Tax Residency Certificate
If you are determined to be a resident, you need a tax residency certificate for tax purposes. For this, you will need to prove some documents that show that you have a physical abode there. These documents are a utility bill (usually water and electricity), bank transactions to show that you are spending money in the country, and purchase or rental agreements.
You need to apply for the certificate annually through the Maltese Tax Authority. The tax status is only awarded to those who have acquired residency through the Malta Global Residence Program or The Residency Program.
Taxation in Malta
Malta uses a progressive tax model for all income you earn around the world if you are a resident or have a domicile in the country. If you are non-domicile, you pay income tax on all income you earn in Malta and all income remitted to Malta. This group is not taxed on any income that comes from a foreign source.
The taxable income is described as all capital gains, personal income, employment income, and business income, but the differences between residents, domiciles and non-domiciled residents discussed above apply.
The bracketed system starts with an exemption on the first €8,500 earned. The next €14,500 is taxed at 15%, the next €60,000 at 25%, and any amounts above that at 35%.
There is also an incentive scheme that is targeted towards high-income executives.

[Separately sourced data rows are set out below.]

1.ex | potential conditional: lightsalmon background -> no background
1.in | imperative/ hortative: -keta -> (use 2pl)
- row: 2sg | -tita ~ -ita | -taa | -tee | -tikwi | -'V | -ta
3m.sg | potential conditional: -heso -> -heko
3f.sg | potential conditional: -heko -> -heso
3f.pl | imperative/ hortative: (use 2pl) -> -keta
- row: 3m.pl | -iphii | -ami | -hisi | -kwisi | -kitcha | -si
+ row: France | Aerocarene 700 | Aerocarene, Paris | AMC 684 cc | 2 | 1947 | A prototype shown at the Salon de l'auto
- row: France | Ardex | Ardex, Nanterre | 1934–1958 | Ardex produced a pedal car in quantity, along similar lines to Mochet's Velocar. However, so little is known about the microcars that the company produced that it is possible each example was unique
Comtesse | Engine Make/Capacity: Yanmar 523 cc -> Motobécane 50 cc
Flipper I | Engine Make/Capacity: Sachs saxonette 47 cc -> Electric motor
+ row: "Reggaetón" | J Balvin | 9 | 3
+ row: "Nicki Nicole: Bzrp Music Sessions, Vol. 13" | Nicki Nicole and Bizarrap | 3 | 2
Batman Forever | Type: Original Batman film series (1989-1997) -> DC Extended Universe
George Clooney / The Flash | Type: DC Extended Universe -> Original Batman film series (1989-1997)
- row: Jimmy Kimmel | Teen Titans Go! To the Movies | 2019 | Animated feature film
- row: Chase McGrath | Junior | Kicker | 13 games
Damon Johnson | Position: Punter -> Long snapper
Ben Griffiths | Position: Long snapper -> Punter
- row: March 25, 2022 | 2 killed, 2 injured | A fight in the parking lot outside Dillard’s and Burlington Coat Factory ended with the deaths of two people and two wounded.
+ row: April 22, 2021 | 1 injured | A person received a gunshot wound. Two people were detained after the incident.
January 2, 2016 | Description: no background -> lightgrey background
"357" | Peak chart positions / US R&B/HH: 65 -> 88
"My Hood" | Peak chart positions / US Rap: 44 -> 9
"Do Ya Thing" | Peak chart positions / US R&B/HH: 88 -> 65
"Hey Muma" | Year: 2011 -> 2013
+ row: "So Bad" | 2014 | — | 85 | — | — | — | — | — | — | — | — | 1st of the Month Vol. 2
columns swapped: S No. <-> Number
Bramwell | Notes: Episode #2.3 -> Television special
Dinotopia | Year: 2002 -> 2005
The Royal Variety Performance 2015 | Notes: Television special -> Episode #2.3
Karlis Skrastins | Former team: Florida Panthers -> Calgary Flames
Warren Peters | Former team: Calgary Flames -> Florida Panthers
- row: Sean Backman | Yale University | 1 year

These individuals benefit from a 15% flat tax rate of up to 15 million euros.
Non-domiciled taxation is applied to Maltese tax residents who do not have a domiciled status in the country. This status has serious tax implications. To understand how it works we need to outline the non-domiciled regimes. These are special tax regimes that apply to certain countries like the United Kingdom and Ireland.
Those who are residents but have not domiciled pay tax on all their capital gains and income that comes from Malta. They also pay tax on all foreign income excluding capital gains that is remitted to Malta. They are not taxed on worldwide income but rather the income that is earned in or remitted to Malta.
Because of this tax arrangement non-domiciled status is very attractive for those who want to become Maltese residents but do not want to declare a domicile there.
Can I Avoid Paying Taxes?
If you do not earn an income in Malta, are non-domiciled, and do not remit anything, you might think that you do not have to pay taxes. This is wrong because the country introduced a minimum tax charge in 2018. This is a 5000-euro minimum tax for all non-domiciled residents before foreign tax arrangements come into play. The tax charge applies to individuals and couples who earn at least €35,000 annually which is not remitted to the country. Also, those who go to taxation because of special exceptions such as retirement are not included in the payment of this tax.
The Malta Tax residency program can be confusing for those who have not looked at it before moving to the country. To avoid confusion, partner up with a company focusing on the residency tax for guidance.